Dave was curious to learn about the requirements of CCE and his studies took him to the Right to Education Act in India, which mandates free and compulsory education for children between the ages of 6 and 14 under the Indian constitution. The old pattern of education had only one test at the end of the academic year and students were measured on the learning of subject matter content alone. The new CCE system, Dave learned, focused on the overall development of the student and helped identify the strengths of each student in different areas and motivating and encouraging the students in their area of interest. CCE was implemented as a requirement in all schools that followed the Central Board of Secondary Education system in India and for students in the sixth through tenth grade.
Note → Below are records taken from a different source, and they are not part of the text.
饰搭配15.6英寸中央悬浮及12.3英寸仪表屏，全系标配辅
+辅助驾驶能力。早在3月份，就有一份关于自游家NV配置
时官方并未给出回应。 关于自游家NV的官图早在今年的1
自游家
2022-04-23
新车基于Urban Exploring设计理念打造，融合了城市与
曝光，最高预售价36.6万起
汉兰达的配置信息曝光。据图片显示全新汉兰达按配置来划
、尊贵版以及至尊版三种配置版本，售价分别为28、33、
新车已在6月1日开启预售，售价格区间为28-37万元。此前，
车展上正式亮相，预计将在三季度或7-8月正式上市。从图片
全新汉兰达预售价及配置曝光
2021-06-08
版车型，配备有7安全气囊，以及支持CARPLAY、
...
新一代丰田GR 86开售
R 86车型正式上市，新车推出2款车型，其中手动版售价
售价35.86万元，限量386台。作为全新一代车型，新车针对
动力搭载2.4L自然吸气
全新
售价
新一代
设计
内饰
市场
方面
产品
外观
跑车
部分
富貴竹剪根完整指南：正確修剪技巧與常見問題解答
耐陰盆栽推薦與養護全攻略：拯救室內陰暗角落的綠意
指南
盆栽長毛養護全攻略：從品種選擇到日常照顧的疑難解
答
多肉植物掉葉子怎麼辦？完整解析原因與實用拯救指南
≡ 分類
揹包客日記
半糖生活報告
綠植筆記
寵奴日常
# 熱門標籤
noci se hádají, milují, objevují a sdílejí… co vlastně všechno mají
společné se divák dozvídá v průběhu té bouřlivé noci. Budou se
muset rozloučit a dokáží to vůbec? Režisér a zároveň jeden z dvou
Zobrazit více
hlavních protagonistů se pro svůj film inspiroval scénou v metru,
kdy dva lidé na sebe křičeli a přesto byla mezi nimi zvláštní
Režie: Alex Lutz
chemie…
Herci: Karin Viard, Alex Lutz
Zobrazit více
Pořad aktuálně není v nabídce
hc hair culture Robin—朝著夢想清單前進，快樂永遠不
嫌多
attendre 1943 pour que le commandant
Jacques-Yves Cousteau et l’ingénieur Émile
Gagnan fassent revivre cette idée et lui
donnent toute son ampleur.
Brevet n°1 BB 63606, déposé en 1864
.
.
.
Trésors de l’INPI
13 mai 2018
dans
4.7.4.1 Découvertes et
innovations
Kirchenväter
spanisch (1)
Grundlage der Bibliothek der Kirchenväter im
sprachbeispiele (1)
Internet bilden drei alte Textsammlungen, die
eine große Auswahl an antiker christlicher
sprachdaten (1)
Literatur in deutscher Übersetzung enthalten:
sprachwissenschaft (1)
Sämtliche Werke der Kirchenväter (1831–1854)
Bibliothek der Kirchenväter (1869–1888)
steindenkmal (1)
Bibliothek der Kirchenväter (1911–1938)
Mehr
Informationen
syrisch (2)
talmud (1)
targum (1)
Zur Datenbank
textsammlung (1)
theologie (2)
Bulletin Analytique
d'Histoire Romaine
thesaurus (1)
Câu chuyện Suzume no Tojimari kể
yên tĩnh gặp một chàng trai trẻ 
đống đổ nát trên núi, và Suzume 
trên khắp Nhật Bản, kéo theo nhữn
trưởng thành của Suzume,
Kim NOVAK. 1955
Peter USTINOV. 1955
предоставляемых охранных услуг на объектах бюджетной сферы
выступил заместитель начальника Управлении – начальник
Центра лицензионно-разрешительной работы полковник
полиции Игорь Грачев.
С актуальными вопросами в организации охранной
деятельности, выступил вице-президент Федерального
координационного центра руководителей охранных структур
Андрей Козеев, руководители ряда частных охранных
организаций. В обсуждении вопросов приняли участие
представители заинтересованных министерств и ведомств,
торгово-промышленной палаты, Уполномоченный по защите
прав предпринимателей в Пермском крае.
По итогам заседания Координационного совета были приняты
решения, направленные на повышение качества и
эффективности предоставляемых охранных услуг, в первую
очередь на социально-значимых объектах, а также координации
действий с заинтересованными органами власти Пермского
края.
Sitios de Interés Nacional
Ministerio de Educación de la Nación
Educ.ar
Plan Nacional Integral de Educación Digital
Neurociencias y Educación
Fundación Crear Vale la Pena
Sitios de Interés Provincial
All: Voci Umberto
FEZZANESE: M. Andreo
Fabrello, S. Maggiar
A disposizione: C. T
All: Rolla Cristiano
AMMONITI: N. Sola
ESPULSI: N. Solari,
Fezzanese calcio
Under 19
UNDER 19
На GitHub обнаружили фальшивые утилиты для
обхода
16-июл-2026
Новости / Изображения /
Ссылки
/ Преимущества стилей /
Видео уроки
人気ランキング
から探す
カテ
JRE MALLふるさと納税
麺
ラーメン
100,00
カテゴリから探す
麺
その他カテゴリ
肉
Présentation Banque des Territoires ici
Advantages & Challenges of CCE

Dave learned that if implemented correctly, both the student and the teacher would benefit from CCE. The teacher can provide learning experiences that help students meet their educational requirements dynamically, based on the student's past performances. Dave thought that CCE could be compared to a doctor who treats a patient, evaluates the patient frequently, and modifies the treatment based on how the patient reacts to the treatment.

Dave realized that even though CCE can be a creative process, it can also be challenging for the teacher. The teacher has to be able to accurately diagnose student weaknesses and also diagnose the effectiveness of his or her teaching. The teacher then has to evolve teaching strategies so that the students respond positively and show gains in learning. This is all the more challenging because the teacher has to meet the varying and unique needs of each student and can't always provide a collective solution to the class as a whole.

Continuous Evaluation in CCE

As Dave continued in his research study he learned more about how the continuous assessment was implemented in CCE. Continuous assessments in CCE, Dave learned, were not about simply making students take assessments or evaluation tests more frequently. Continuous assessments could involve both formal and informal testing. However, it often did not even require formal testing. Instead, it was used during the course of teaching to enhance learning and help students who had difficulty understanding the content.

As an example of continuous evaluation from one of his readings, Dave learned the example of a teacher as she was teaching students about how to differentiate between the North and South Poles of a magnet. After providing a few examples, the teacher then presents the students with a novel situation where they have to think independently and identify the North and South Poles with only a thread and a bar magnet. The teacher is able to evaluate the students on their understanding and give the students the opportunity to help each other and learn from each other, thereby applying different teaching strategies to help develop problem-solving skills.

In the old method of teaching, Dave reflected, the teacher would not be evaluating the students' understanding as they learn, thus missing valuable opportunities to provide deeper learning strategies for students depending on their needs.